→ The task:
Each line below that contains "layer" should be counted; give the total alone.

• • • • • • •

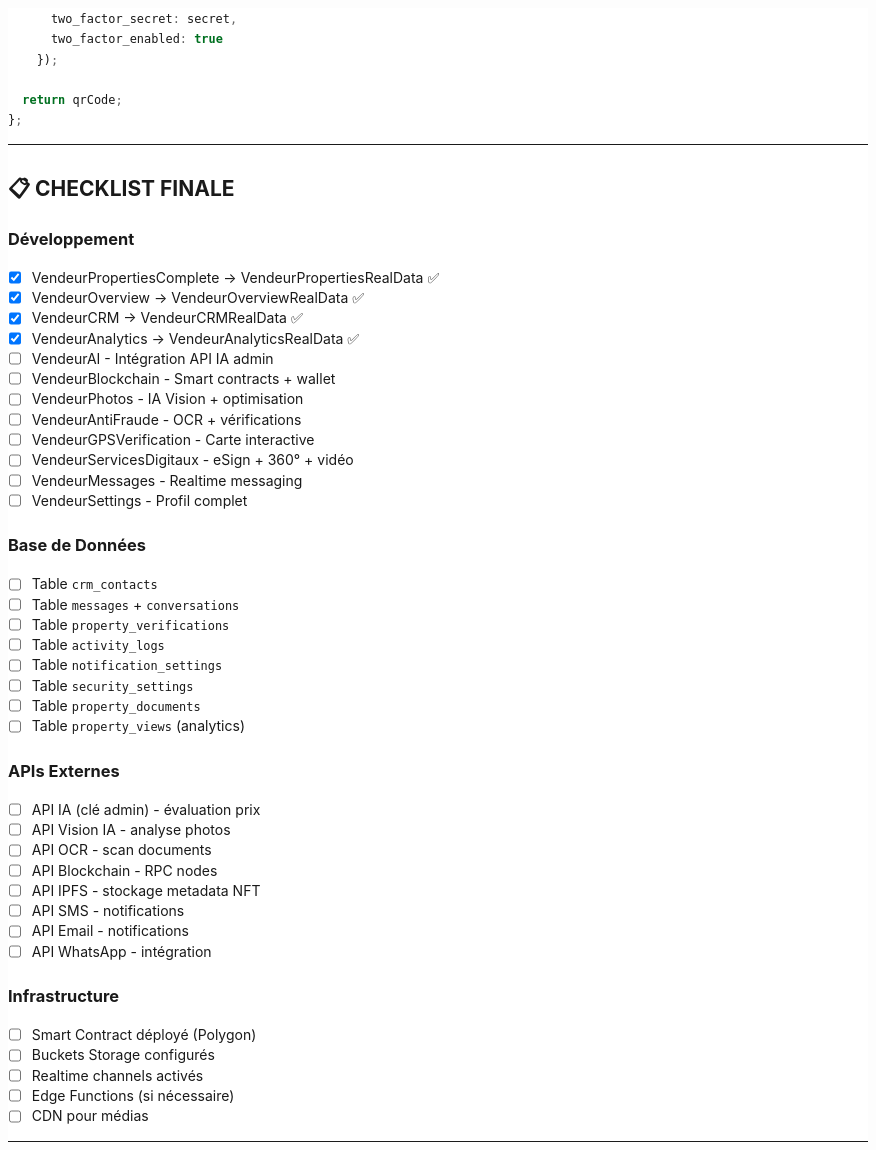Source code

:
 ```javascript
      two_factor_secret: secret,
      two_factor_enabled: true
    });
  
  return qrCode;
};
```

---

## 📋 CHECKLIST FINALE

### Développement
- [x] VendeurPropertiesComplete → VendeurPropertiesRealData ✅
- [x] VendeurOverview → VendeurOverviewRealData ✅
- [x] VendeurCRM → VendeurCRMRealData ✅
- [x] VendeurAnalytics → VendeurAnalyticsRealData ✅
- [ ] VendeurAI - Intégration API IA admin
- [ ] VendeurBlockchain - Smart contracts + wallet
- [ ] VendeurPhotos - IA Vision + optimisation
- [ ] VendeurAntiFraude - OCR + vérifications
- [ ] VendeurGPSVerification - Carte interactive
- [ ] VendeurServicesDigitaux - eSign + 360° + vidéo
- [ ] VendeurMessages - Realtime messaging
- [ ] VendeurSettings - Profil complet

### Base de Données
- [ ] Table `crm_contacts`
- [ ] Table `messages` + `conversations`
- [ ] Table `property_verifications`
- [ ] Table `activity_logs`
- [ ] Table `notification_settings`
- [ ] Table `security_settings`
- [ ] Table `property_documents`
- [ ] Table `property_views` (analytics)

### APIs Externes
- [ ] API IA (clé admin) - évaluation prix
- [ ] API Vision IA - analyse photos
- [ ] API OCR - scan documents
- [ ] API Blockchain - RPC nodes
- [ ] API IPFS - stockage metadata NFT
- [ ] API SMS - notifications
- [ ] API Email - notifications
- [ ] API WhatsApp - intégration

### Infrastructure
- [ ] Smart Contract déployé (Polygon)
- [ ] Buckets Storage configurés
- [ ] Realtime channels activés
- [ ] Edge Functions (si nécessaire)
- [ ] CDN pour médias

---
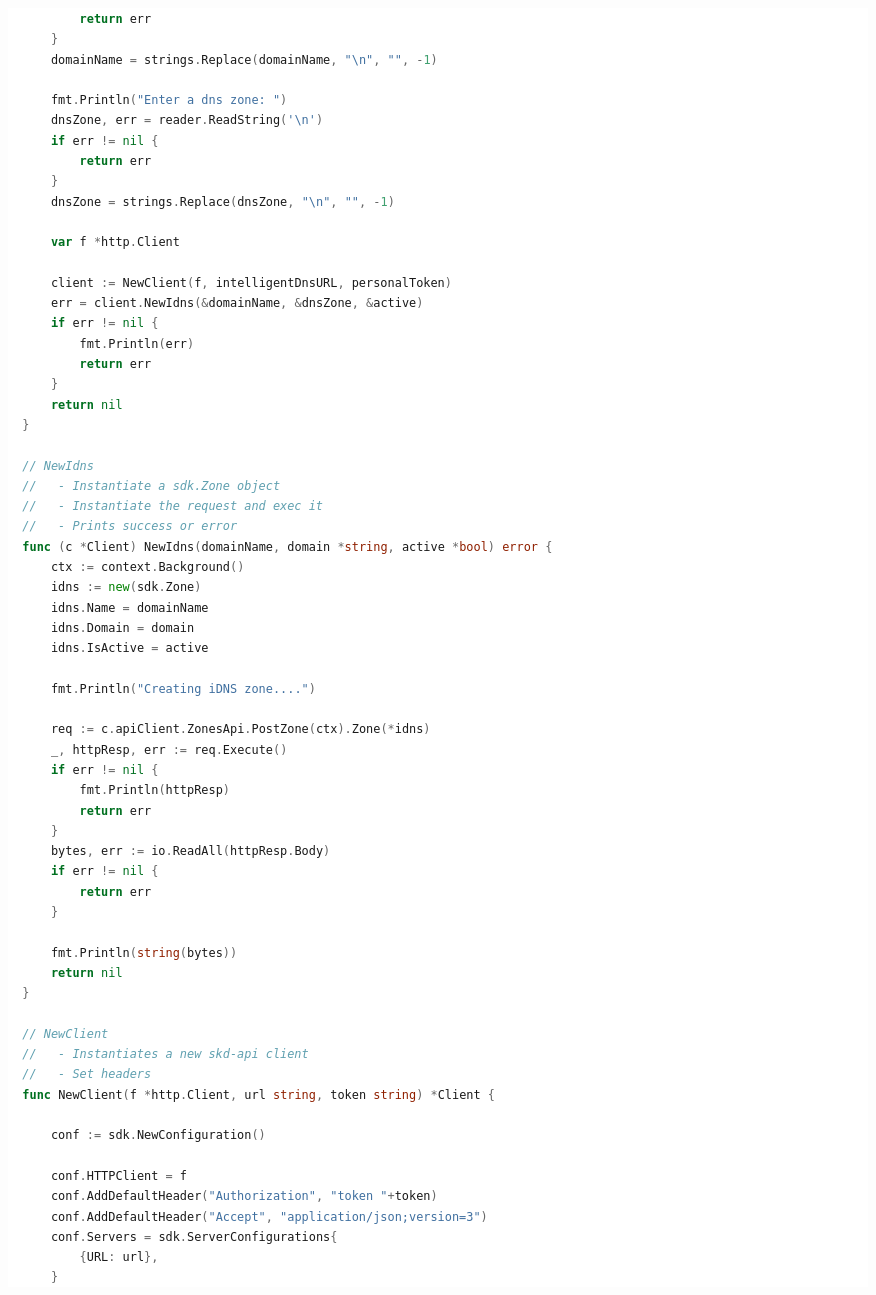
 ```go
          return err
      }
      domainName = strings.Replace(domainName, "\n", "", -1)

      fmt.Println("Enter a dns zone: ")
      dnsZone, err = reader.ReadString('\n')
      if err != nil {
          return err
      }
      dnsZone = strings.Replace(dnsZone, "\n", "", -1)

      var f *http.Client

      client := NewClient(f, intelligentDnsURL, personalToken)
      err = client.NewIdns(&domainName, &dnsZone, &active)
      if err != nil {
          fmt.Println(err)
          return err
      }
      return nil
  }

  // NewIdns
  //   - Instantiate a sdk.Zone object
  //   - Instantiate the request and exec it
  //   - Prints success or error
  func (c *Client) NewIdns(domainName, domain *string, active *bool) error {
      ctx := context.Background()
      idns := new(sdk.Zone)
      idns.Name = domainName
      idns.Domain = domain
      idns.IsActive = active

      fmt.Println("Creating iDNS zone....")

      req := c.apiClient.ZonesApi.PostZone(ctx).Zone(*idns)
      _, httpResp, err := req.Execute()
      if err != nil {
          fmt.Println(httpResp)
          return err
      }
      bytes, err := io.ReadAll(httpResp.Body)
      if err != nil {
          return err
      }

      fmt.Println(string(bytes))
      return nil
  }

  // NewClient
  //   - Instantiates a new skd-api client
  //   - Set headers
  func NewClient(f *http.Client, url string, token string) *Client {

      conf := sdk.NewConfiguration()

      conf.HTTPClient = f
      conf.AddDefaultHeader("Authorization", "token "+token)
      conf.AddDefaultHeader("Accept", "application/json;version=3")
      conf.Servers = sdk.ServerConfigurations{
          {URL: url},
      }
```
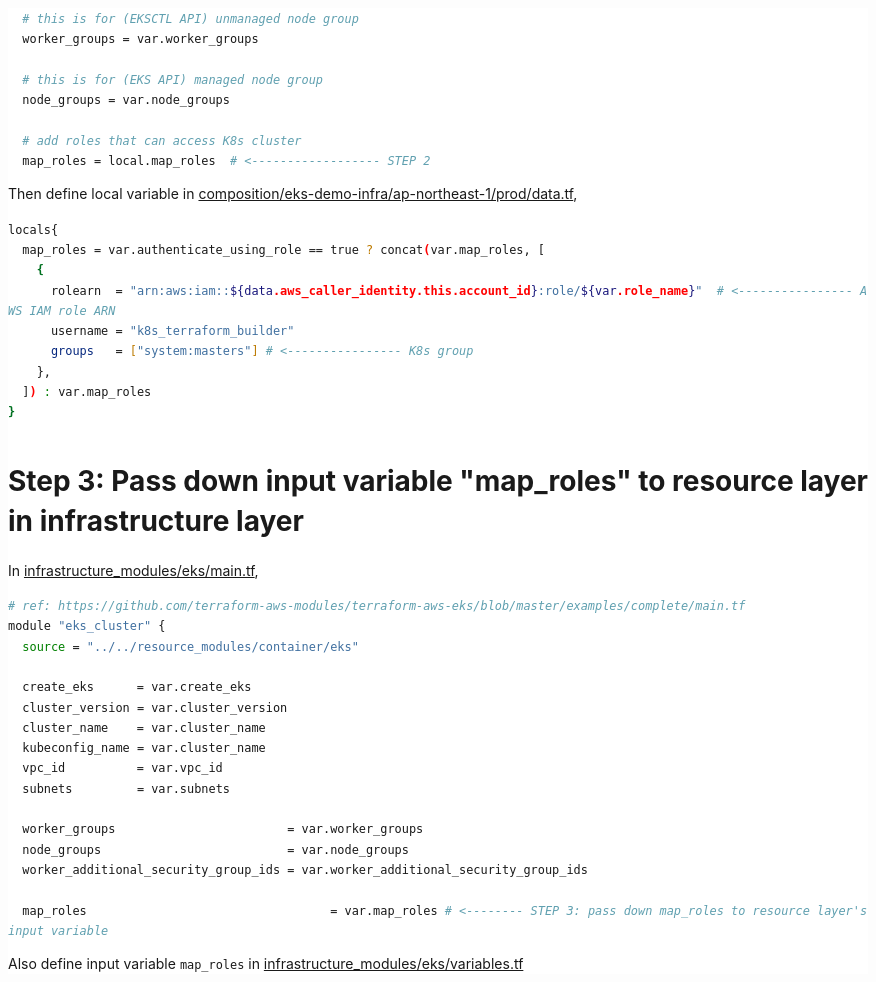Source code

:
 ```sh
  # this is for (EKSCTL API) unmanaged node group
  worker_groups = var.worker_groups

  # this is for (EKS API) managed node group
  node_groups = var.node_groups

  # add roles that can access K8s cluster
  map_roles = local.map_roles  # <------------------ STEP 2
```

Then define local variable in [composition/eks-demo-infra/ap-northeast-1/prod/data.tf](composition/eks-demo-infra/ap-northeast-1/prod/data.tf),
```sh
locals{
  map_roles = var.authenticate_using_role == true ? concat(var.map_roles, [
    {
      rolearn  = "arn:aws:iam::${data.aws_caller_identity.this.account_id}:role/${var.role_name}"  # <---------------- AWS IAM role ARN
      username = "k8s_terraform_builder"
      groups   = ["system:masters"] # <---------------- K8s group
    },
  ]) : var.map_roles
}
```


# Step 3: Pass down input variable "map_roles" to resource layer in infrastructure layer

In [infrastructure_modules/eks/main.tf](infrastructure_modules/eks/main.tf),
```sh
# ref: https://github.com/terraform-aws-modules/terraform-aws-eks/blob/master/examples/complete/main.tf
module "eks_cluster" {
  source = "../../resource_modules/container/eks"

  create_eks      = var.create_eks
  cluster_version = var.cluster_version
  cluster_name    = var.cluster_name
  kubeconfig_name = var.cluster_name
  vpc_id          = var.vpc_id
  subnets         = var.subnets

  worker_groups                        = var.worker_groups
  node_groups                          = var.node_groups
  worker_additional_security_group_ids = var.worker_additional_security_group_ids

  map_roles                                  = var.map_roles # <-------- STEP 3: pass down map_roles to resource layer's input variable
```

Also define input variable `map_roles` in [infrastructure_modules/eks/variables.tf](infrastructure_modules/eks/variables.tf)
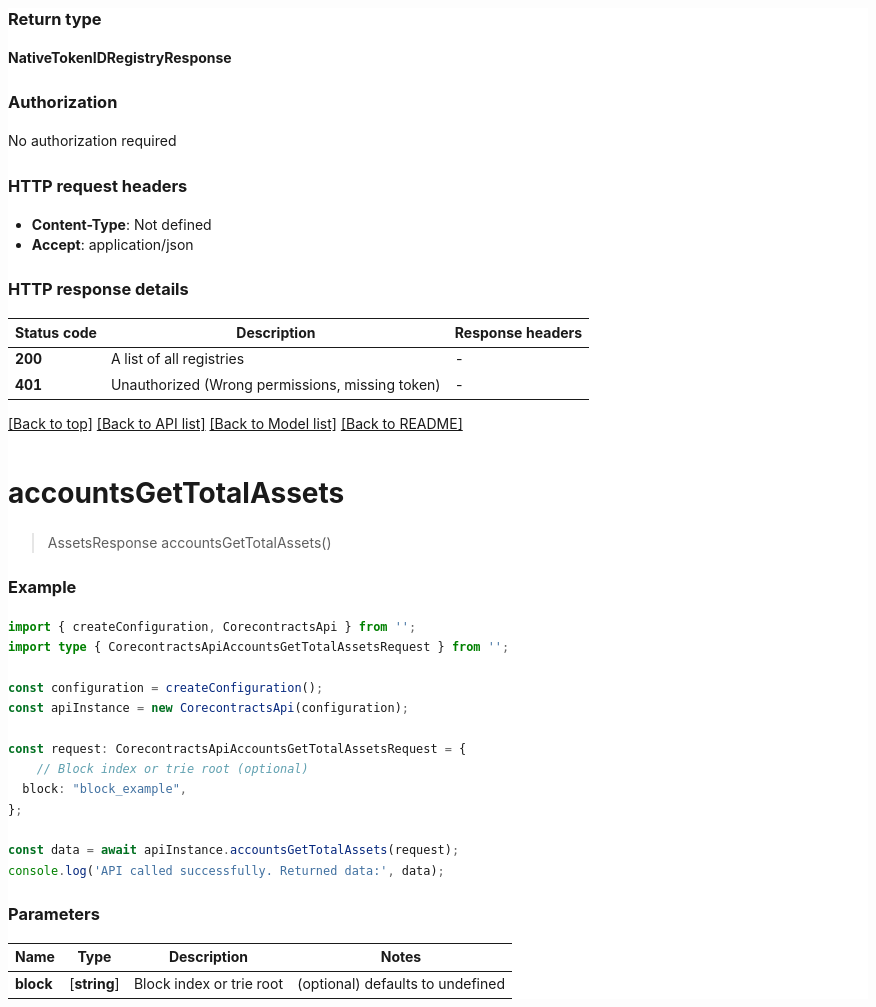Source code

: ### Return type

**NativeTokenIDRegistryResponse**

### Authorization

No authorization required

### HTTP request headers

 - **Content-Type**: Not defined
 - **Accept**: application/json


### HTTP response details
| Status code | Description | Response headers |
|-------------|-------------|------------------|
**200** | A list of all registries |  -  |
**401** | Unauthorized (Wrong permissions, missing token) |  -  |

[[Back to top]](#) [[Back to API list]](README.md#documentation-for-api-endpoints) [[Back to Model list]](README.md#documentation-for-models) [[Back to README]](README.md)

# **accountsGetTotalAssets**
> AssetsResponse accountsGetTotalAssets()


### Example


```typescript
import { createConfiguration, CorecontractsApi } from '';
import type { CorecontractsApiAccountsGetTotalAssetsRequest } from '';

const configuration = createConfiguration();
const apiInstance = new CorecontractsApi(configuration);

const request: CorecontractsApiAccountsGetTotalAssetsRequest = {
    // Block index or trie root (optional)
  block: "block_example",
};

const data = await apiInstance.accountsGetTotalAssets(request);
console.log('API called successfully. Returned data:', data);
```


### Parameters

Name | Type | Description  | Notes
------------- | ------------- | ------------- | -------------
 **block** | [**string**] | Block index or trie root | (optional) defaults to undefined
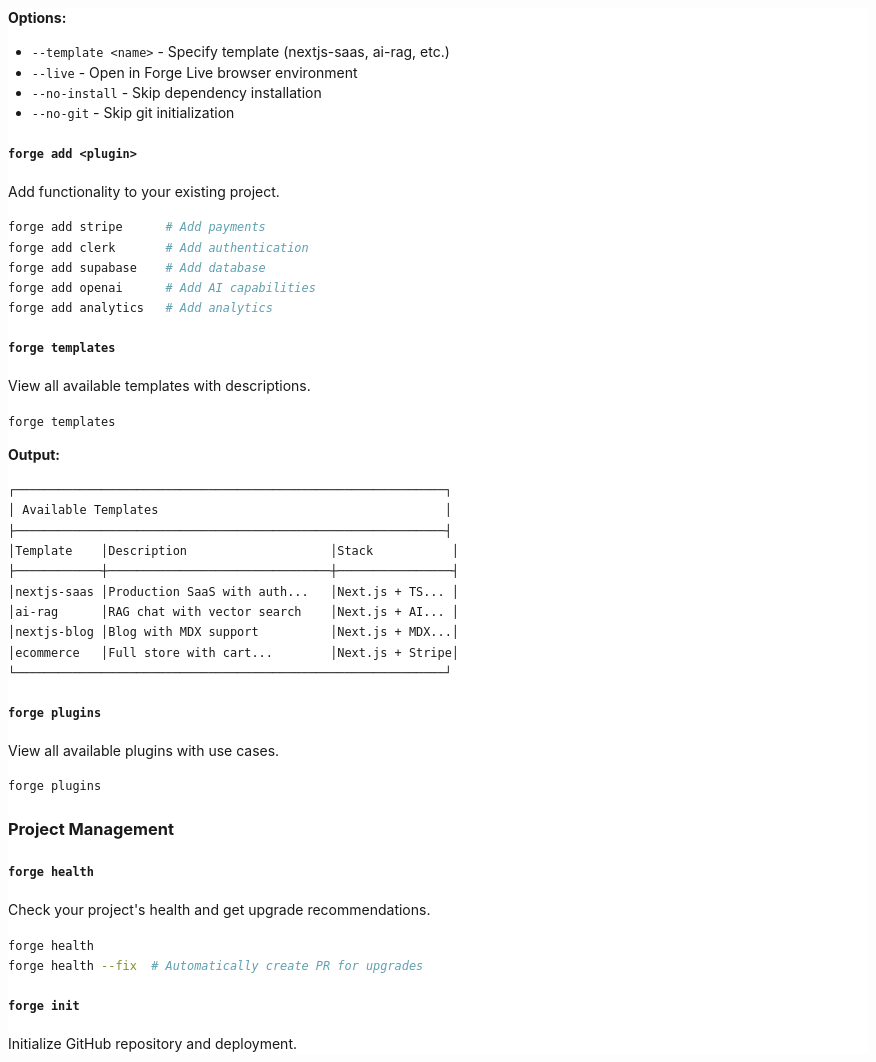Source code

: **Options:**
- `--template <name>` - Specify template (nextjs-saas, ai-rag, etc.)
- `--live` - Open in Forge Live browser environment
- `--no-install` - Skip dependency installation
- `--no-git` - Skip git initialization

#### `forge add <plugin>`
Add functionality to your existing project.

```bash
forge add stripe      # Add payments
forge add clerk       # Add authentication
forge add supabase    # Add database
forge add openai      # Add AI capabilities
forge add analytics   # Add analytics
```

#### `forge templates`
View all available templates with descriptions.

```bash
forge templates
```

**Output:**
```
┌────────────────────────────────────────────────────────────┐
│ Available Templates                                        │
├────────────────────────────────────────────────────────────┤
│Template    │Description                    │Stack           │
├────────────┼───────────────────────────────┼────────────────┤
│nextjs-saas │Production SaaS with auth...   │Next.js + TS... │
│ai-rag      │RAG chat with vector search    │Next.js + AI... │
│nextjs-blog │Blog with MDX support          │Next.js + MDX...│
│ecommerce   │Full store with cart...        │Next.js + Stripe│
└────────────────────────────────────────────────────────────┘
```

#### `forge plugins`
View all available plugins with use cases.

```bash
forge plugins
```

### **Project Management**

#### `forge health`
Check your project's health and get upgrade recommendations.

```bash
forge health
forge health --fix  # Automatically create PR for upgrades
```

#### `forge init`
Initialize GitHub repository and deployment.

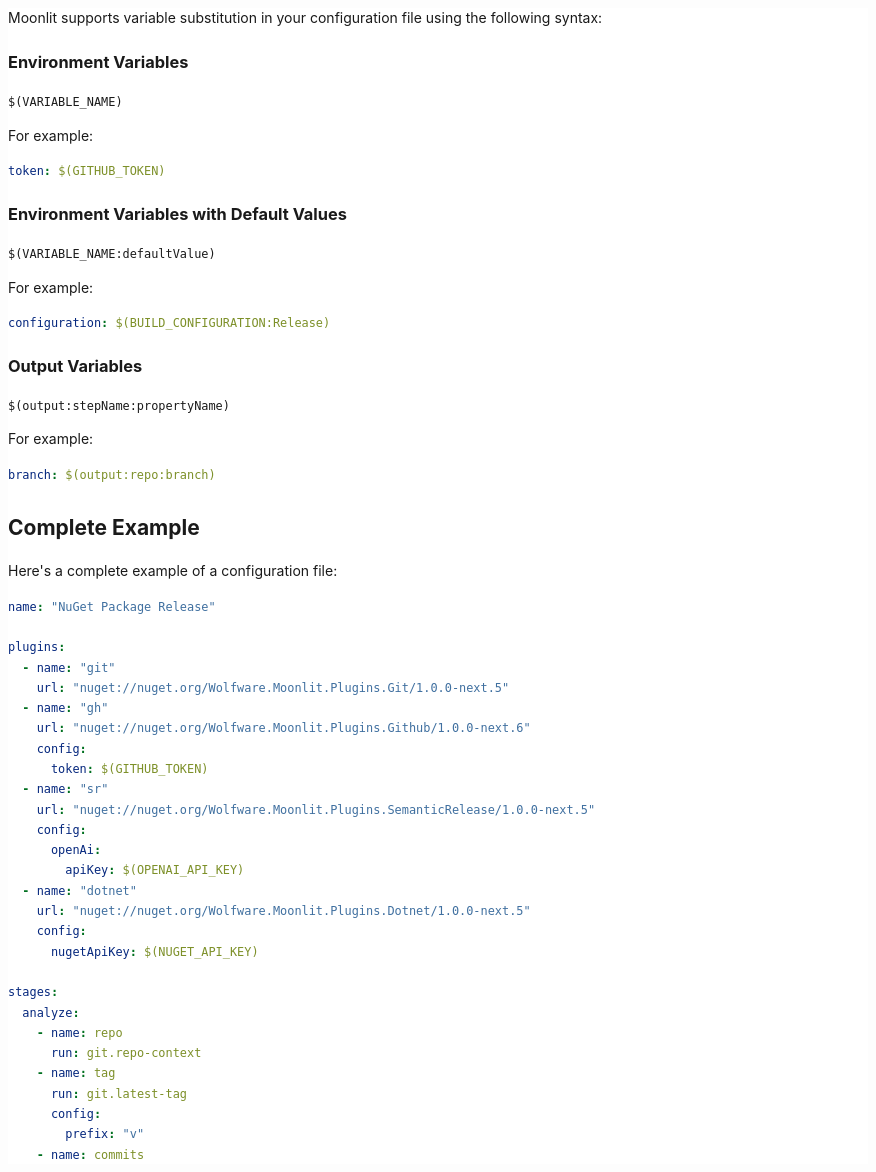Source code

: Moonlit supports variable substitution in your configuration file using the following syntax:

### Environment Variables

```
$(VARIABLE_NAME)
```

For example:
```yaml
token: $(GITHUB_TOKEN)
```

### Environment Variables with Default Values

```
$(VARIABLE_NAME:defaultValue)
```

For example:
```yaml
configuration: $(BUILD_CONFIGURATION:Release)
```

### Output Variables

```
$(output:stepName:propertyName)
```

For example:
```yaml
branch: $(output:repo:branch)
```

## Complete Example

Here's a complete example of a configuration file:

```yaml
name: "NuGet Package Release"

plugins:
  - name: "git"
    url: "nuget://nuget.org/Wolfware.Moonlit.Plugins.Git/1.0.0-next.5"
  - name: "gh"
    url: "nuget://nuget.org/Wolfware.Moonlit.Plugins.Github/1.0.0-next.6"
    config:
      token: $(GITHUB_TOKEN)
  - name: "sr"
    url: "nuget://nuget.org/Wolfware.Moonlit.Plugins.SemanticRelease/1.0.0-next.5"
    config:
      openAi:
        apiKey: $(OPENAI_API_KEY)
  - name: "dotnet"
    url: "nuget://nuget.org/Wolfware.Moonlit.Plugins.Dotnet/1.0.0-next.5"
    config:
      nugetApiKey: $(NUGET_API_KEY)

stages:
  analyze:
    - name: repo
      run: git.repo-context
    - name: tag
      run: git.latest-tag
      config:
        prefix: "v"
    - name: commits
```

• • • • • • •

→ Answer space:
2